Joint position lists:

▼

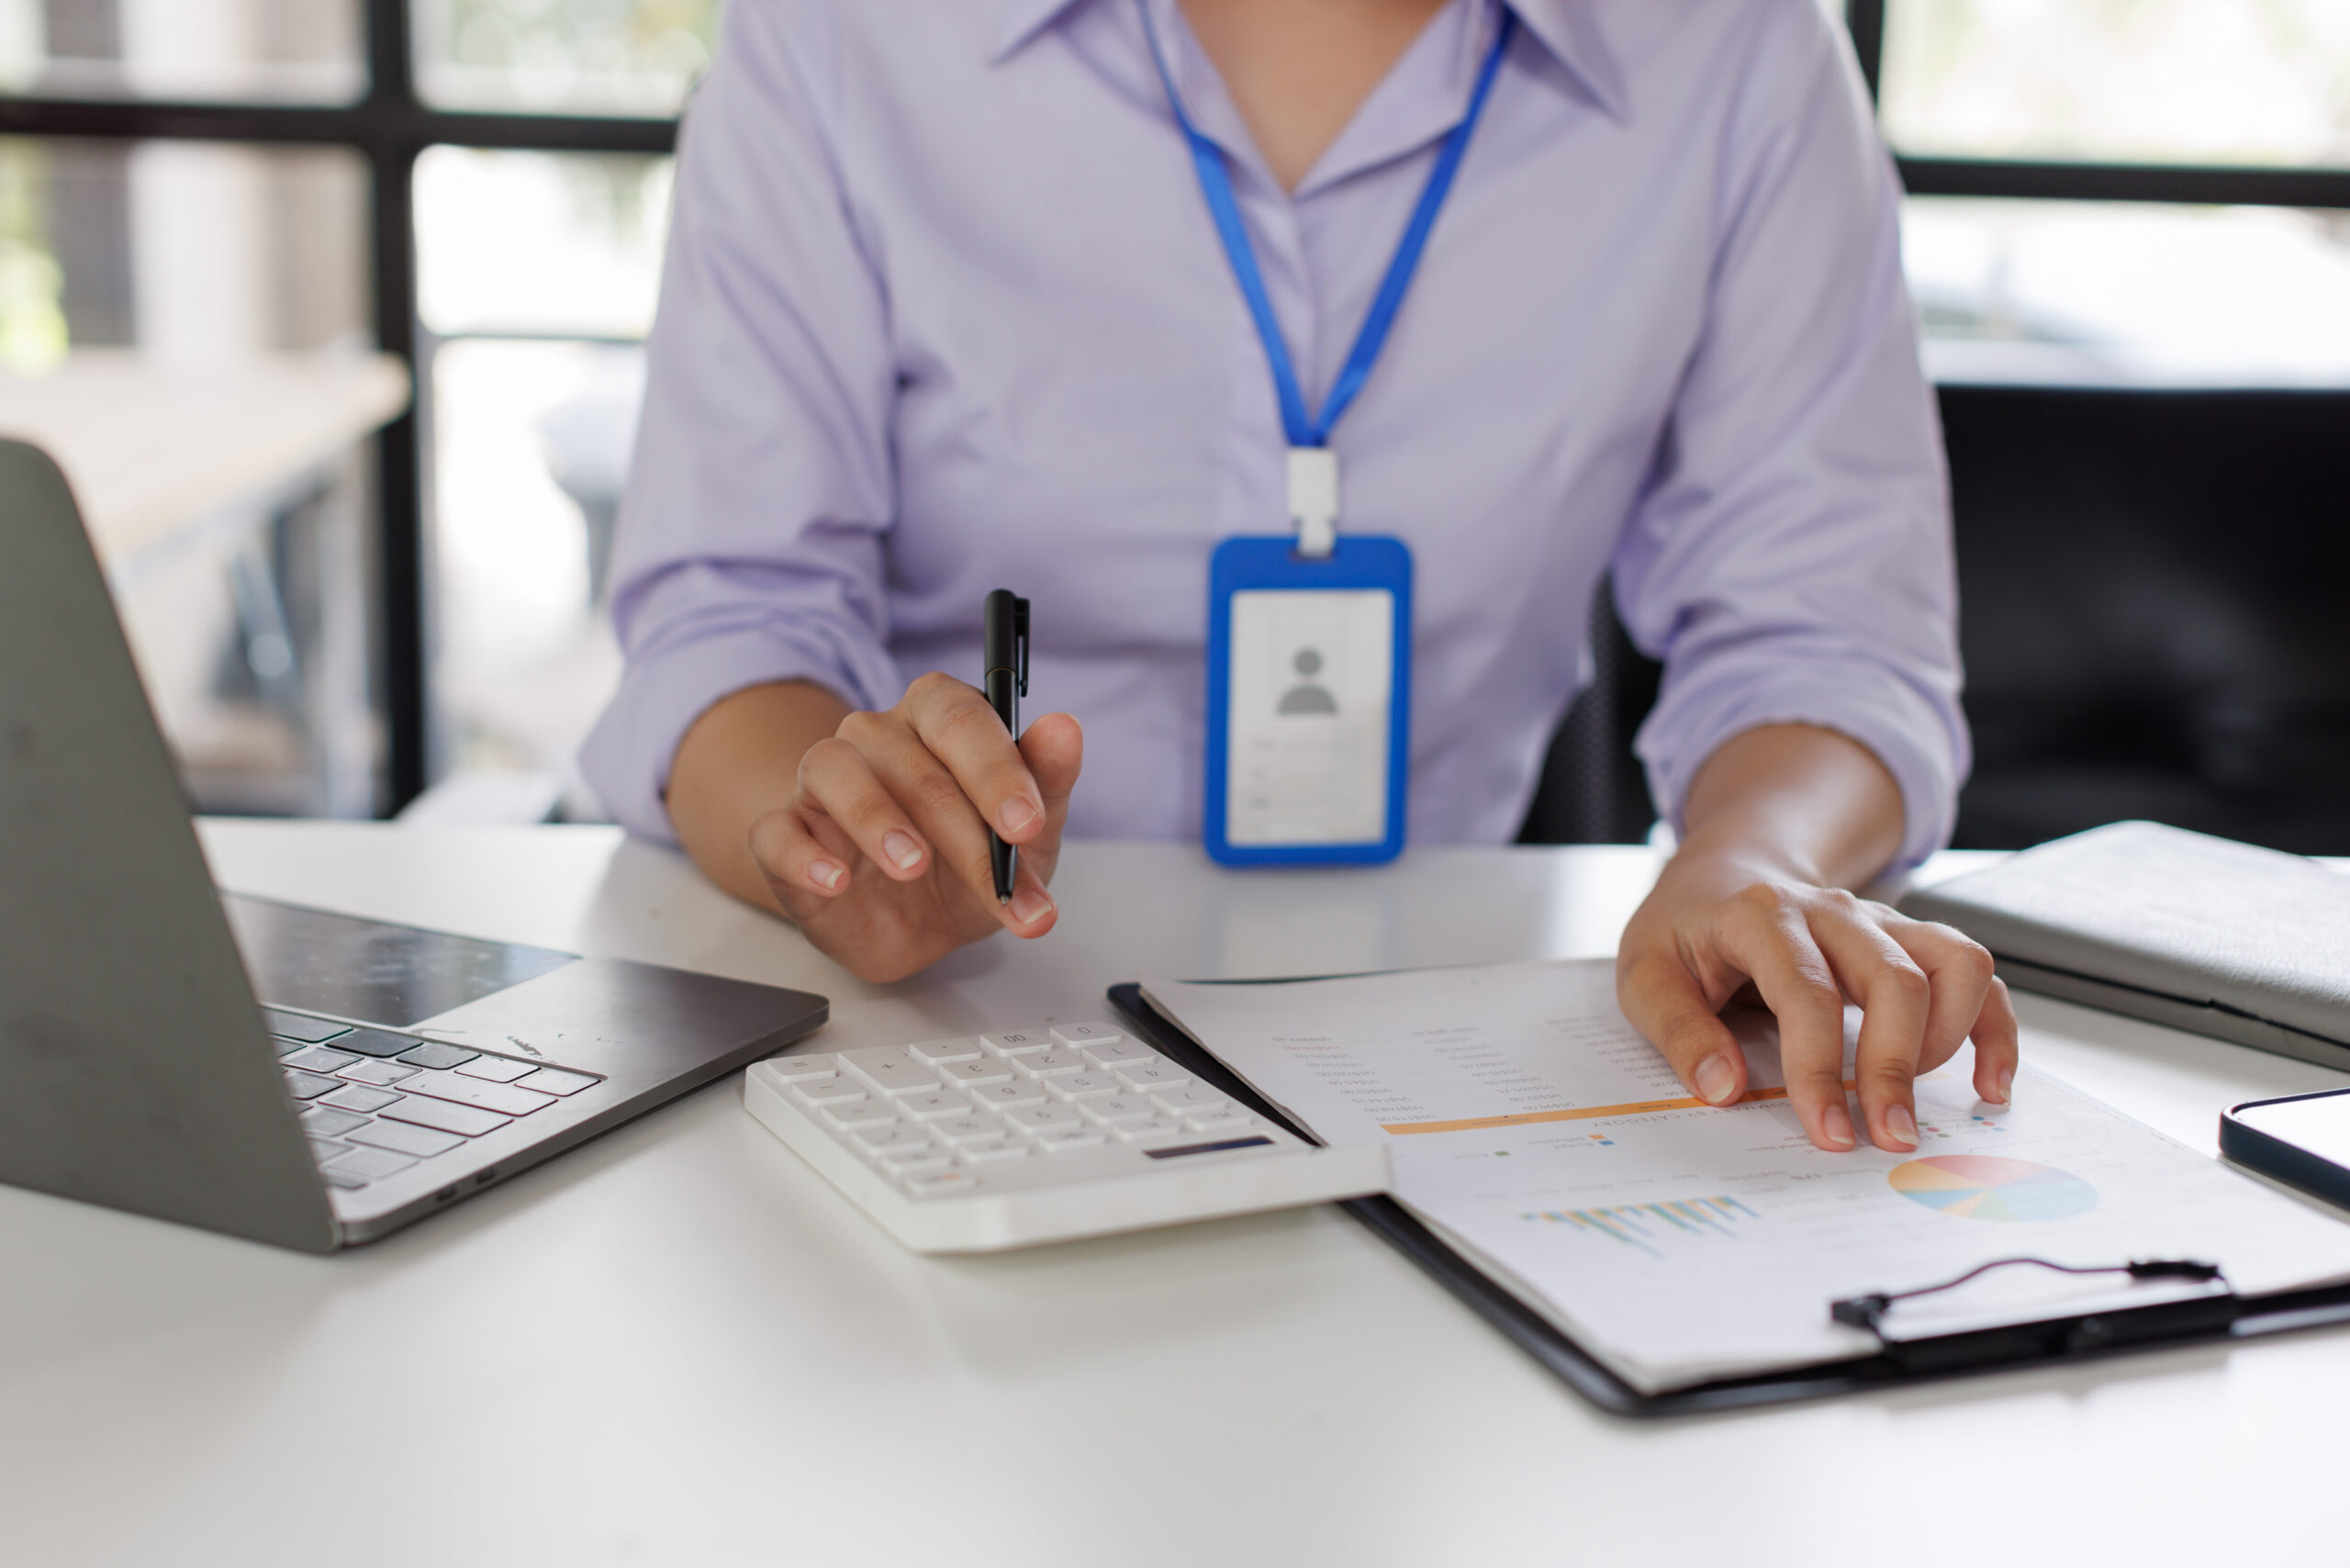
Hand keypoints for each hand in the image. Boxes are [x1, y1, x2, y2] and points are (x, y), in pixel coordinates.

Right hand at [746, 673, 1082, 983]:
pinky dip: (802, 855)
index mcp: (939, 716)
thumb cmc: (969, 860)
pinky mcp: (785, 832)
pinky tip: (837, 880)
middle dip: (963, 829)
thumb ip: (1048, 781)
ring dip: (875, 819)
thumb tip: (1065, 727)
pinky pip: (777, 830)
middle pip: (911, 760)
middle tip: (995, 878)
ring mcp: (824, 780)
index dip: (997, 768)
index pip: (961, 716)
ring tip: (913, 867)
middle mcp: (877, 734)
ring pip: (834, 769)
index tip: (1027, 824)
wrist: (915, 923)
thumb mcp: (1026, 835)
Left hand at [1615, 846, 2018, 1153]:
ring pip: (1953, 964)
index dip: (1820, 1067)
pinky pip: (1974, 973)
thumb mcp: (1646, 975)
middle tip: (1887, 1138)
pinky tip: (1989, 1084)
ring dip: (1949, 1041)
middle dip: (1896, 1068)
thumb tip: (1722, 1088)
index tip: (1830, 1132)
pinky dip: (1994, 1028)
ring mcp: (1878, 924)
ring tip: (1915, 1103)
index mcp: (1761, 916)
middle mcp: (1832, 912)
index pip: (1806, 991)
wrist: (1722, 877)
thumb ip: (1679, 1031)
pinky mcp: (1907, 942)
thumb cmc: (1685, 931)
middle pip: (1895, 980)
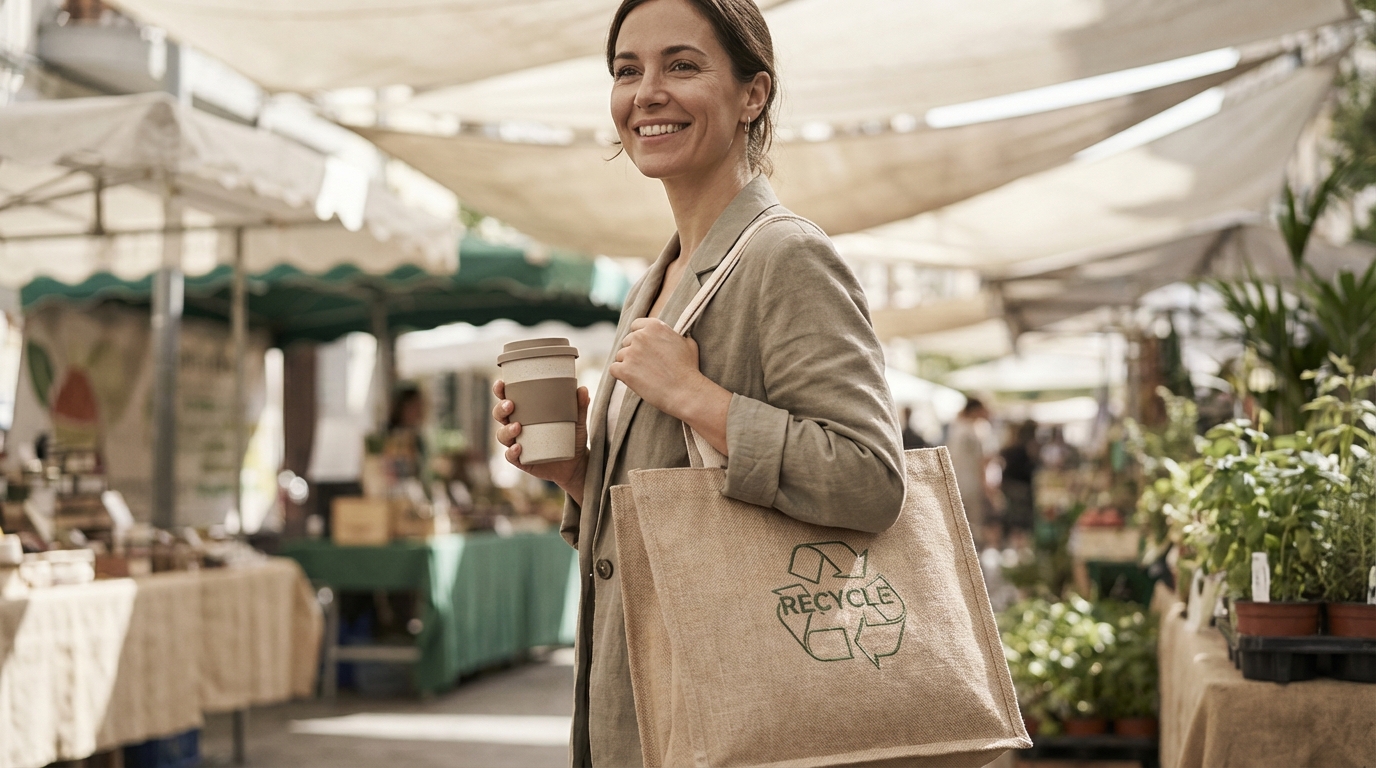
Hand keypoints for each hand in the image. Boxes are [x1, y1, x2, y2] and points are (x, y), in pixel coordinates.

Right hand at [493, 380, 589, 505]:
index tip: (501, 384)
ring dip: (506, 430)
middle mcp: (517, 427)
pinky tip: (518, 447)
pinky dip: (512, 452)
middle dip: (500, 409)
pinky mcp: (521, 460)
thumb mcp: (577, 421)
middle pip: (500, 416)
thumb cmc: (572, 437)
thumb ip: (579, 406)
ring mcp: (517, 444)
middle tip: (510, 405)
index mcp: (525, 413)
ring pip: (502, 435)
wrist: (576, 464)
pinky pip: (511, 456)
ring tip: (517, 427)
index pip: (507, 399)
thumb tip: (582, 389)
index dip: (500, 391)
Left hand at [609, 318, 731, 454]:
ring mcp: (631, 353)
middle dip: (634, 353)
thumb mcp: (689, 344)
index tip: (645, 349)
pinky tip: (634, 381)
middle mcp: (640, 336)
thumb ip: (676, 335)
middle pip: (627, 342)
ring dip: (628, 365)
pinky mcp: (624, 370)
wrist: (686, 392)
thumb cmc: (689, 369)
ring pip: (620, 356)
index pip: (636, 326)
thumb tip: (676, 335)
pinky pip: (614, 369)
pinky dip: (621, 375)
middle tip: (647, 367)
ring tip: (645, 376)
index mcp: (655, 326)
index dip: (639, 338)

▲

Problem description> Starting at the line above that contains "index dip: (997, 768)", transcribe every line exactly through the line that contains "ring pip: (620, 356)", including that last one, and skip the pictures.

Exercise solution>
index dip: (997, 768)
index pip: (961, 716)
ring tip: (913, 867)
middle mcp: (877, 734)
ring pip: (834, 769)
index tip: (1027, 824)
wrist: (915, 923)
thumb mcp: (1026, 835)
Left hand at [1615, 846, 2018, 1153]:
ring pip: (1953, 964)
index dip: (1820, 1067)
pinky pip: (1974, 973)
thumb mcp: (1646, 975)
middle tip: (1887, 1138)
pinky tip: (1989, 1084)
ring dip: (1949, 1041)
middle dip: (1896, 1068)
thumb tip: (1722, 1088)
index tip: (1830, 1132)
pinky dip: (1994, 1028)
ring mcp: (1878, 924)
ring tip: (1915, 1103)
index mcp: (1761, 916)
middle mcp: (1832, 912)
index pip: (1806, 991)
wrist: (1722, 877)
thumb ip: (1679, 1031)
pinky mcp: (1907, 942)
thumb cmc: (1685, 931)
middle pip: (1895, 980)
Hand keypoints for each hand in the image. Boxes are [x1, y1, x2, y2] and points are (x, y), in pixel coordinates.

Right hand at [493, 380, 589, 505]:
index tip: (501, 384)
ring dip: (506, 430)
middle mcp: (517, 427)
pinky tip: (518, 447)
pinky dip: (512, 452)
middle dip: (500, 409)
pinky mcp: (521, 460)
thumb mcp: (577, 421)
middle pip: (500, 416)
thumb cmc: (572, 437)
thumb ip: (579, 406)
ring mcp: (517, 444)
middle tip: (510, 405)
index mcp: (525, 413)
ring pip: (502, 435)
wrist: (576, 464)
pinky pip: (511, 456)
ring tip: (517, 427)
index pip: (507, 399)
thumb tip: (582, 389)
index dip: (500, 391)
Left hand at [609, 318, 731, 454]:
ring mcp: (631, 353)
middle dip: (634, 353)
thumb mcp: (689, 344)
index tip: (645, 349)
pinky tip: (634, 381)
middle mcp: (640, 336)
thumb ip: (676, 335)
middle pip: (627, 342)
ring dip: (628, 365)
pinky mcp: (624, 370)
wrist: (686, 392)
thumb cmc: (689, 369)
ring pip: (620, 356)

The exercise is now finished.